--- EXCERPT TO READ ---

• • • • • • •

It was thought that the Portuguese was past his best, but ‘The Special One’ could make more history in Wednesday’s Europa Conference League final
Unsurprisingly for a man with a wicked sense of humour, Jose Mourinho has enjoyed pointing out in recent weeks that the last time he made it to a major final, he was sacked.
Of course, there was never any chance of such an unfortunate fate befalling him at Roma ahead of Wednesday’s Europa Conference League showdown with Feyenoord in Tirana.
The timing of Daniel Levy’s decision to fire Mourinho as Tottenham manager, coming as it did six days before the 2021 Carabao Cup final, may have surprised many Spurs supporters, but there was no denying that plenty of fans were happy to see him go.
And given the acrimonious nature of his Manchester United exit in 2018, there was an understandable suspicion in England that Mourinho’s time at the top was drawing to a close.

• • • • • • •

--- SOURCE MATERIAL ---
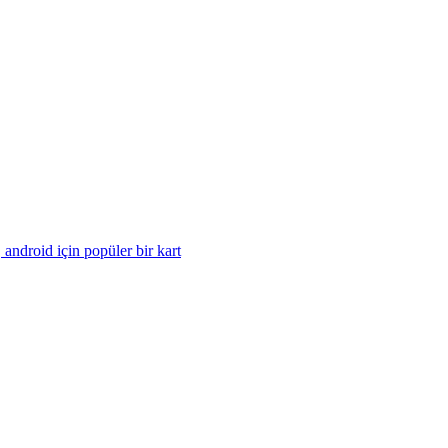
android için popüler bir kart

• • • • • • •

--- WHAT THE TASK ASKS ---
Please extend the article above about Jose Mourinho and the Europa Conference League final, picking up after its last sentence.

--- RESULT ---
He was nonetheless hailed as something of a messiah by Roma fans when it was sensationally announced last May that he would be replacing Paulo Fonseca as coach for the 2021-22 campaign.
In their eyes, he was still ‘The Special One’ who had inspired Inter to a treble in 2010. Their belief was that he could do something just as miraculous at the Stadio Olimpico.
Indeed, Lazio legend Paolo Di Canio was immediately inundated with messages from Roma-supporting friends when the news first broke.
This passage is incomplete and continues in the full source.